Original Post: Ruminations about DAS2
Feed Title: Andrew Dalke's writings
Feed URL: http://www.dalkescientific.com/writings/diary/diary-rss.xml
Feed Description: Writings from the software side of bioinformatics and chemical informatics, with a heaping of Python thrown in for good measure.
I visited Gregg Helt at Affymetrix last week. He's in their
Emeryville office, which is only a few blocks from where he was when I
last met him at Neomorphic. Must have been late August 1999 since it
was just after the OiB conference in San Jose. I think that was also
the last time I drove out to the Bay Area instead of flying.
We chatted about a few things. The big one was the DAS2 proposal,
which got a 125 in the review, which I'm told is good. This is the
first time I've been on a grant since grad school, and I wasn't that
involved then. I enoyed the conversation and look forward to working
with him in Lincoln in a few months if this thing really does go
through. Should hear about that soon.
Gregg mentioned playing around a bit with the content negotiation idea
I proposed it during some of the the DAS2 RFC discussions. His point
was that he controls both server and client and they can collude to
return data in a more appropriate form, eg, in a form which is easier
for the client to process or which reduces the amount of data sent
over the wire. He's pretty happy with the result.
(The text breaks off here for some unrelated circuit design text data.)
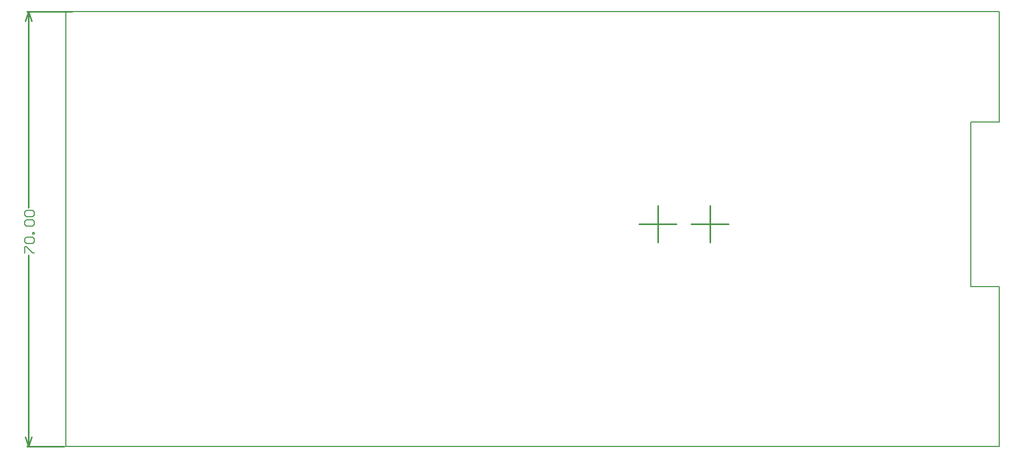
<source format=gbr>
%TF.GenerationSoftware,Altium Limited,Altium NEXUS,2.1.9 (83)*%
G04 Layer_Color=16711935*
%FSLAX44Y44*%
%MOMM*%
%TF.FileFunction,Other,Mechanical_1*%
%TF.Part,Single*%
G01*
G75*
%TA.AperFunction,NonConductor*%
%ADD54C,0.2000*%
%ADD56C,0.1524*%
%ADD59C,0.2540*%
D54*
X-0Y700000D02*
X1500000Y700000D01*
X-0Y700000D02*
X0Y0D01*
X1500000Y-0D01*
X1500000Y257500D02*
X1500000Y-0D01*
X1454000Y257500D02*
X1500000Y257500D01*
X1454000Y522000D02*
X1454000Y257500D01*
X1454000Y522000D02*
X1500000Y522000D01*
X1500000Y700000D02*
X1500000Y522000D01*
D56*
X-66094Y311657D02*
Y321814D01*
X-63554D01*
X-53398Y311657D01*
X-50858D01*
X-63554Y326892D02*
X-66094Y329431D01*
Y334510D01*
X-63554Y337049D01*
X-53398D01*
X-50858Y334510D01*
Y329431D01*
X-53398Y326892D01*
X-63554D01*
X-50858Y342127D02*
X-53398D01*
Y344666D01*
X-50858D01*
Y342127D01*
X-63554Y354823D02*
X-66094Y357362D01*
Y362441D01*
X-63554Y364980D01*
X-53398D01*
X-50858Y362441D01*
Y357362D01*
X-53398Y354823D01*
X-63554D01*
Y370058D02*
X-66094Y372597D01*
Y377676D01*
X-63554Y380215D01*
X-53398D01*
X-50858Y377676D01*
Y372597D01*
X-53398Y370058D01*
X-63554D01*
D59*
X1004847Y357871D02*
X1064847D01*
X1034847Y328026D02*
X1034847Y387716D01*
X921148Y358127D02*
X981148D01*
X951148Y328282D02*
X951148Y387972D01*
X-65080Y15240D02*
X-60000Y0D01*
X-54920Y15240D01*
X-60000Y700000D02*
X-54920Y684760D01*
X-65080D02*
X-60000Y700000D01*
Y0D02*
Y307593D01*
Y384279D02*
Y700000D01*
X-62540Y0D02*
X-2540D01*
X-62540Y700000D02*
X10000D01*
%TF.MD5,5e3626f54f1c3048f35c8f6b715172c1*%
M02*

</source>
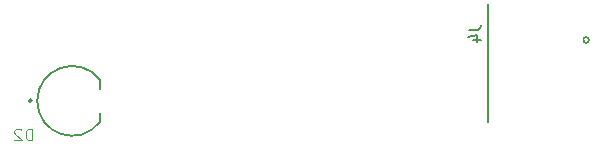
<source format=gbr>
%TF.GenerationSoftware,KiCad,Pcbnew,(5.1.8-0-10_14)*%
%TF.CreationDate,2021-03-11T12:17:02+11:00*%
%TF.ProjectId,Open-JIP(KiCad)_T3.6,4f70656e-2d4a-4495-9028-4b6943616429,rev?*%
%TF.SameCoordinates,Original*%
%TF.FileFunction,Legend,Bot*%
%TF.FilePolarity,Positive*%
%FSLAX46Y46*%
G04 Gerber Fmt 4.6, Leading zero omitted, Abs format (unit mm)*
G04 Created by KiCad (PCBNEW (5.1.8-0-10_14)) date 2021-03-11 12:17:02*
%MOMM*%
%LPD*%
G01*
G04 APERTURE LIST*
%ADD10C,0.200000*%
%ADD11C,0.127000*%
%ADD12C,0.150000*%
%ADD13C,0.015000*%
G04 APERTURE END LIST*
D10*
%TO.C,J4*%
X174535000Y-82547000D02*
G75*
G03*
X174535000Y-82547000I-240000J0D01*
G01*
X166025000Y-79525000D02*
X166025000Y-89475000D01*
D11*
%TO.C,D2*%
X133130000Y-86700000D02*
X133130000Y-85930000D01*
X133130000Y-89470000D02*
X133130000Y-88700000D01*
D10*
X127363178Y-87680000D02*
G75*
G03*
X127363178Y-87680000I-143178J0D01*
G01*
D11*
X133130000Y-89470000D02*
G75*
G02*
X133130000Y-85930000I-2359991J1770000D01*
G01*
%TO.C,J4*%
D12*
X164380664Y-81660379D02*
X165096282Y-81660379D01*
X165239406Y-81612671D01*
X165334822Y-81517255D01*
X165382530Y-81374132D01*
X165382530Y-81278716D01*
X164714619Y-82566829D02*
X165382530Y-82566829D01*
X164332956Y-82328290D02*
X165048574Y-82089750D01*
X165048574Y-82709953D01*
%TO.C,D2*%
D13*
X127418095Y-91052380D02*
X127418095Y-90052380D01*
X127180000Y-90052380D01*
X127037142Y-90100000D01*
X126941904Y-90195238D01*
X126894285Y-90290476D01*
X126846666Y-90480952D01*
X126846666Y-90623809D01*
X126894285Y-90814285D01*
X126941904Y-90909523D01*
X127037142Y-91004761D01*
X127180000Y-91052380D01*
X127418095Y-91052380D01*
X126465714Y-90147619D02*
X126418095Y-90100000D01*
X126322857Y-90052380D01*
X126084761Y-90052380D01*
X125989523Y-90100000D01*
X125941904Y-90147619D01*
X125894285Y-90242857D01*
X125894285Y-90338095D01*
X125941904Y-90480952D01*
X126513333Y-91052380D01*
X125894285Y-91052380D01*
%TD*%
M02*

</source>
I'm glad to hear that. I haven't had time to experiment with it
myself so the benefits of conneg were mostly theoretical. I don't
think I had considered about Gregg's use case -- I thought about
switching between existing formats, and not his idea of letting
a client/server combination use a new format.
I think that idea will help encourage tool providers to support DAS on
the server. DAS ends up providing two things: a way to get, publish,
and ask questions about annotations, and a guaranteed minimal base of
how that data is presented, likely in XML. If a company has better
ways of exchanging the data they can still support it on top of the
existing DAS API. If we do it right, they should even be able to
include new types of queries. It also makes DAS more future-proof.
Gregg also suggested that the client and server could collude in
making the searches. The DAS/1 API returns all annotation data in a
query range, so if you change the range just slightly you end up
getting all the overlap data again. I want to change the result to
just return URLs for annotations which overlap the range. This calls
for extra trips to the server to get the actual data, but the client
can cache previous results, and persistent connections in HTTP/1.1
help quite a bit with performance of making multiple requests.
Gregg correctly points out the client can remember which ranges it
already asked about. When it asks the server for data in a new range,
it could include that range information. The server then omits the
data it now knows the client already knows about.
I think there are still advantages to having searches return a list of
URLs instead of the raw data. My approach is easier for naive clients,
since they don't need to track all the ranges. (But we could provide
libraries or example code to help out.) My approach is also more
cache friendly, which may help if there are many clients using the
server -- stick a Squid cache in front of the web server and let it
handle repeated requests for the same annotation instead of going
through to the DAS layer, which may require starting a CGI script and
making sme SQL calls to the back-end database.
I also talked with Gregg about using some of the discussions related
to RSS/Atom/Pie/Echo/whatever to help guide us when fleshing out the
DAS2 spec. Here's part of a followup email I sent to him on the
topic.
which is a proposed successor to RSS. Quoting from
http://bitworking.org/rfc/draft-gregorio-07.html
> AtomAPI is an application level protocol for publishing, and
> editing web resources. AtomAPI unifies many disparate
> publishing mechanisms into a single, simple, extensible protocol.
> The protocol at its core is the HTTP transport of an XML payload.
It has several other names, including Echo and Pie, or maybe
Atom is a specification of the Pie API. It's confusing.
http://webservices.xml.com/pub/a/ws/2003/08/05/salz.html
even says that it might not be Atom, because of trademark concerns.
I think Atom and the concepts discussed on the wiki at
http://www.intertwingly.net/wiki/pie/RestEchoApiDiscuss
has some bearing on the discussions we had for DAS2. Many
of the comments looked familiar :)
Salz' article also gives some interesting critique of Atom vs.
WebDAV and REST vs. SOAP. He's one of the Python SOAP developers
so is somewhat biased in that last comparison.
On a related note, Mark Pilgrim, one of the Atom authors,
rewrote MS's SOAP interface into a REST approach, at
http://diveintomark.org/archives/2003/09/08/msweb-rest
and has some comments comparing the two approaches.